To view the faulty nodes reported by the ModelArts O&M platform, log in to the ModelArts console. In the navigation pane on the left, choose Event Center. The planned events of the faulty nodes are displayed, including the basic information, event type, event status, and event description. You can either redeploy the nodes or authorize Huawei technical support to perform O&M operations.

  • Authorization conditions

    Table 2 lists the event types and event status of the authorization operations that can be performed on the faulty node.

    Table 2 Authorization conditions

    Event Type

    Event Status

    Authorization Operations

    System maintenance

    Authorization Pending

    Authorization and redeployment

    Local disk recovery

    Authorization Pending

    Authorization and redeployment

    After the local disk is recovered, you can restore the partition by resetting the node.

    WARNING:

    After authorization, recovering the local disk will cause local disk data loss. Therefore, migrate services and back up data before authorization.

    Restarting a node

    Authorization Pending

    Authorization

    O&M authorization

    Authorization Pending

    Authorization

    Supernode maintenance

    Authorization Pending

    Authorization

    Supernode redeployment

    Authorization Pending

    Redeployment

    Redeployment of supernodes must be performed within physical supernodes. When supernodes are sold out, redeployment is not supported, and the authorization button becomes unavailable.

    Supernode local disk recovery

    Authorization Pending

    Authorization

    WARNING:

    After authorization, recovering the local disk will cause local disk data loss. Therefore, migrate services and back up data before authorization.

  • Authorization

    If the faulty nodes meet the requirements listed in Table 2, you can authorize Huawei technical support to perform O&M on the faulty nodes.

    To do so, log in to the ModelArts console. In the navigation pane on the left, choose Event Center. Locate the target node and click Authorize in the Operation column. In the displayed dialog box, click OK.

    If the planned event does not meet the requirements listed in Table 2, the Authorize button becomes unavailable.

    After the O&M, Huawei technical support will disable the authorization. No further operations are required.

  • Redeployment

    If the faulty nodes meet the redeployment requirements listed in Table 2, you can authorize Huawei technical support to redeploy the faulty nodes.

    After the O&M, Huawei technical support will disable the authorization. No further operations are required.

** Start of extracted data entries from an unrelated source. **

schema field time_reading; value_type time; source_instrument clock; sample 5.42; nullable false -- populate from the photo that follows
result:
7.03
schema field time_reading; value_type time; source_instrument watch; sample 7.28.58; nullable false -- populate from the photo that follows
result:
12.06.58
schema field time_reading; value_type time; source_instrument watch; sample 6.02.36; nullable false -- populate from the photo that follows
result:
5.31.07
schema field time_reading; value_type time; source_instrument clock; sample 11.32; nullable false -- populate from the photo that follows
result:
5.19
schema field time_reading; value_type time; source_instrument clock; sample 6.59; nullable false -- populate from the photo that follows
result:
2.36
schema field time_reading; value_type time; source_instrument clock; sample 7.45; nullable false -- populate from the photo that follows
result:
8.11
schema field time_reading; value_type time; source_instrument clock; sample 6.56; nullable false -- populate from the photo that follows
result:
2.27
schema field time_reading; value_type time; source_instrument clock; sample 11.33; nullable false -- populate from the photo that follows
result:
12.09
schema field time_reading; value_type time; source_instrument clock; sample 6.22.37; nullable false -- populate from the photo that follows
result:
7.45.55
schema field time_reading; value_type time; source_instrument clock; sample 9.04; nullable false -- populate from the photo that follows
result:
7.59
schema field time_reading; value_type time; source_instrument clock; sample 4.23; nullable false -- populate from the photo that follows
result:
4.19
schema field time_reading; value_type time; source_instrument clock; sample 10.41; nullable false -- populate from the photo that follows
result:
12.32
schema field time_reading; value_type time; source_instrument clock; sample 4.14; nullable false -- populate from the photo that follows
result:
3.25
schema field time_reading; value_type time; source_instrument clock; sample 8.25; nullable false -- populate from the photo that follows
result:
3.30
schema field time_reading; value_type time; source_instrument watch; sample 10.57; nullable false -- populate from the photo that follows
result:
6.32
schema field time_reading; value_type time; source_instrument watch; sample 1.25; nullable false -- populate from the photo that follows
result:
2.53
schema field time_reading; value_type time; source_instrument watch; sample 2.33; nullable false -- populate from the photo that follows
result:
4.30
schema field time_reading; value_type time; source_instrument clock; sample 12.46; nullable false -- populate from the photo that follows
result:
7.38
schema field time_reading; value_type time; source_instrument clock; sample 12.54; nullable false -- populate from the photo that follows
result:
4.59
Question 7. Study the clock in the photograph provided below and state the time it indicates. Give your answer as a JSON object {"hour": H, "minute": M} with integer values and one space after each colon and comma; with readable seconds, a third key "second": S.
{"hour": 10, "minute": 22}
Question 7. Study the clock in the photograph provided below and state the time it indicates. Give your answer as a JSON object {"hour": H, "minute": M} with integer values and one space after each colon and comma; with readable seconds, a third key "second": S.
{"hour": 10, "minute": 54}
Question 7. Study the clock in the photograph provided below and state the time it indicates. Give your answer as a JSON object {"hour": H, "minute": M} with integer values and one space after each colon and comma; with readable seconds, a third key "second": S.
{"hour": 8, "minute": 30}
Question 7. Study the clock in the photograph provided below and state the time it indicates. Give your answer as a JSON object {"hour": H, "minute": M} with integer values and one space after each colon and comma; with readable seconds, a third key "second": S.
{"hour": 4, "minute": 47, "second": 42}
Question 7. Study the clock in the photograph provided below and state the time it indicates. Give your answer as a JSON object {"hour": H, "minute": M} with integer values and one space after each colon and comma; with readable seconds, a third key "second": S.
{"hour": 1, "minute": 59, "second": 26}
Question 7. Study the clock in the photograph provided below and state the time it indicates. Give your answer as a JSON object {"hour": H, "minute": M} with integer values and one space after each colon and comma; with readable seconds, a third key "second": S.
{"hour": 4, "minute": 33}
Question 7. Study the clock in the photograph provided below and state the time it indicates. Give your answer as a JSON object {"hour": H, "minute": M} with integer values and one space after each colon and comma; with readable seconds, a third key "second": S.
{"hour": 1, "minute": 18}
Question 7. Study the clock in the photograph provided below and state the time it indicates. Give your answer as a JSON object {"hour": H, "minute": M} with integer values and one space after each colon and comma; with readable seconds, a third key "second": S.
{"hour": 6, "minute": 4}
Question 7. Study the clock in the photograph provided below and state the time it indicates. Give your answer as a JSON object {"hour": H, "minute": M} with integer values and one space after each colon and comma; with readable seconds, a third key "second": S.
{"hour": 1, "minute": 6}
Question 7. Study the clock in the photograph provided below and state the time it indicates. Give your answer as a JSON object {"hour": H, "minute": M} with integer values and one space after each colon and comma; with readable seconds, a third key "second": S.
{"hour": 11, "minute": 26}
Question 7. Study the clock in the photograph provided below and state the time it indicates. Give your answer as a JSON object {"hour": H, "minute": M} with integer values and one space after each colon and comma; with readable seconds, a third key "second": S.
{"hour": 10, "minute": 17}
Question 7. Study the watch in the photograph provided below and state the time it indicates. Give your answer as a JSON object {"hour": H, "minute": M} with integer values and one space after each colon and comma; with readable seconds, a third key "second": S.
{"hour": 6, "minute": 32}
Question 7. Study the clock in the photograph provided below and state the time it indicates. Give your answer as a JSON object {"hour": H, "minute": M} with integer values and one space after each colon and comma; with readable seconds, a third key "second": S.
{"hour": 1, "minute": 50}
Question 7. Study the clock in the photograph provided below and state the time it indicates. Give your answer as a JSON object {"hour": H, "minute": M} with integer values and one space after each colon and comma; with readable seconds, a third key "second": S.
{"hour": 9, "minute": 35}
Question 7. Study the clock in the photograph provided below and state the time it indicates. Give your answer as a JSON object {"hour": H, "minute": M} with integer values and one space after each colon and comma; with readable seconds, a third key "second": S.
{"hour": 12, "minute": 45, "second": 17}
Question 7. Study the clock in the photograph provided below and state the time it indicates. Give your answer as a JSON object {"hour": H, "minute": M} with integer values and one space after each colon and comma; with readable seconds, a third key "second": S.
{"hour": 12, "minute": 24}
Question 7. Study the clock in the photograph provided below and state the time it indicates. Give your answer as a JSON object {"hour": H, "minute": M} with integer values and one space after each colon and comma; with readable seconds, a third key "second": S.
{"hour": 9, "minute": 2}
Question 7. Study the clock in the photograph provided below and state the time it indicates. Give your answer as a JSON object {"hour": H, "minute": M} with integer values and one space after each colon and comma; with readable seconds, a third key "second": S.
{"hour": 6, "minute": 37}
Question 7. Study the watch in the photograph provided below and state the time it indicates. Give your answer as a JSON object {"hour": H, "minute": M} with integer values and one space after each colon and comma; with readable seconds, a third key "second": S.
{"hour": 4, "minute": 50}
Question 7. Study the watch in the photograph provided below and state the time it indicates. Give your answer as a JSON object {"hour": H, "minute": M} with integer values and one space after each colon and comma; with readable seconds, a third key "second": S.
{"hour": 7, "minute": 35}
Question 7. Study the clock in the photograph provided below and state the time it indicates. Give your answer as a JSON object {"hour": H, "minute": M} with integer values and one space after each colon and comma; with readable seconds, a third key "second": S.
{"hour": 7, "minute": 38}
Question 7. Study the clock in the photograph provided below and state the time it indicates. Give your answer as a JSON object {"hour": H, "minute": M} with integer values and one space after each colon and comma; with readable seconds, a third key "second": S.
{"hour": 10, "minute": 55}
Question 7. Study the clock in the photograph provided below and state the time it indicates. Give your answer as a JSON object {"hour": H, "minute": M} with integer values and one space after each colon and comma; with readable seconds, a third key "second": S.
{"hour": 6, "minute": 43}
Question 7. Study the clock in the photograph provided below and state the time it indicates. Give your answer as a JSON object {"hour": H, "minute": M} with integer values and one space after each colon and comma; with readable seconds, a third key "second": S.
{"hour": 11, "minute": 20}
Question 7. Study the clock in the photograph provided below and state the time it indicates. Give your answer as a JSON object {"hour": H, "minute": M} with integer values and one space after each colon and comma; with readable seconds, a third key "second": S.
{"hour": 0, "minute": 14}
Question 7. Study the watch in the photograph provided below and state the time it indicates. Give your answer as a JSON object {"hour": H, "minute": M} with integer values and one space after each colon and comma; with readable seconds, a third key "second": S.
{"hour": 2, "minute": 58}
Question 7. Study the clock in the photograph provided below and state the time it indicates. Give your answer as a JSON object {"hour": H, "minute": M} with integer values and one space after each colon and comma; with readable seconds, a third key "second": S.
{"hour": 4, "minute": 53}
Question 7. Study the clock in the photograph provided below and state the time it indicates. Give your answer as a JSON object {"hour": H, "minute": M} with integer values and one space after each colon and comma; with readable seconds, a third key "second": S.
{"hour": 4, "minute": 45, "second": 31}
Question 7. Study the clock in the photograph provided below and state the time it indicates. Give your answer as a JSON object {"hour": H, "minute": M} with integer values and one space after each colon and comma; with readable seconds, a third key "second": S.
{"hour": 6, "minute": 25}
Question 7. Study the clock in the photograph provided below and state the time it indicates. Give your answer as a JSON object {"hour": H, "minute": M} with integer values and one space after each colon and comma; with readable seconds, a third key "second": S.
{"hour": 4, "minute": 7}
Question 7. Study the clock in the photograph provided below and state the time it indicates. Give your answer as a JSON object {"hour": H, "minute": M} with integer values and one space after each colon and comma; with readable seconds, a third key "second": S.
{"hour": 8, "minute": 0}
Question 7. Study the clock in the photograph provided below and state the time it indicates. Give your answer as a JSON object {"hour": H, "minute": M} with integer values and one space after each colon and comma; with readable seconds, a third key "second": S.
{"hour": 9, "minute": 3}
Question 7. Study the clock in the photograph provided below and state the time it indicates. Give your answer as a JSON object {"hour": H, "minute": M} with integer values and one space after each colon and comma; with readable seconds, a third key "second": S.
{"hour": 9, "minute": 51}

    Redeploying nodes can restore them quickly, but local disk data will be lost. Therefore, migrate services and back up data before redeployment.

    1. To redeploy a node, log in to the ModelArts console. In the navigation pane on the left, choose Event Center under Resource Management, locate the node, and click Redeploy in the Operation column.

      If the planned event does not meet the requirements listed in Table 2, the Redeploy button becomes unavailable.

    2. Check whether Forcible redeployment is selected, enter YES in the text box, and click OK.

      Redeployment depends on the node status. If the node is unavailable, redeployment cannot be completed. However, you can select Forcible redeployment to forcibly redeploy the node.

      Forcible redeployment resets the node, deleting all data on both its local and cloud disks. Exercise caution when performing this operation.

FAQ

How do I locate a faulty node in a standard resource pool?

In a standard resource pool, ModelArts will add a taint to a faulty Kubernetes node so that jobs will not be scheduled to the tainted node. You can locate the fault by referring to the isolation code and detection method. For details, see Faulty Nodes in a Standard Resource Pool.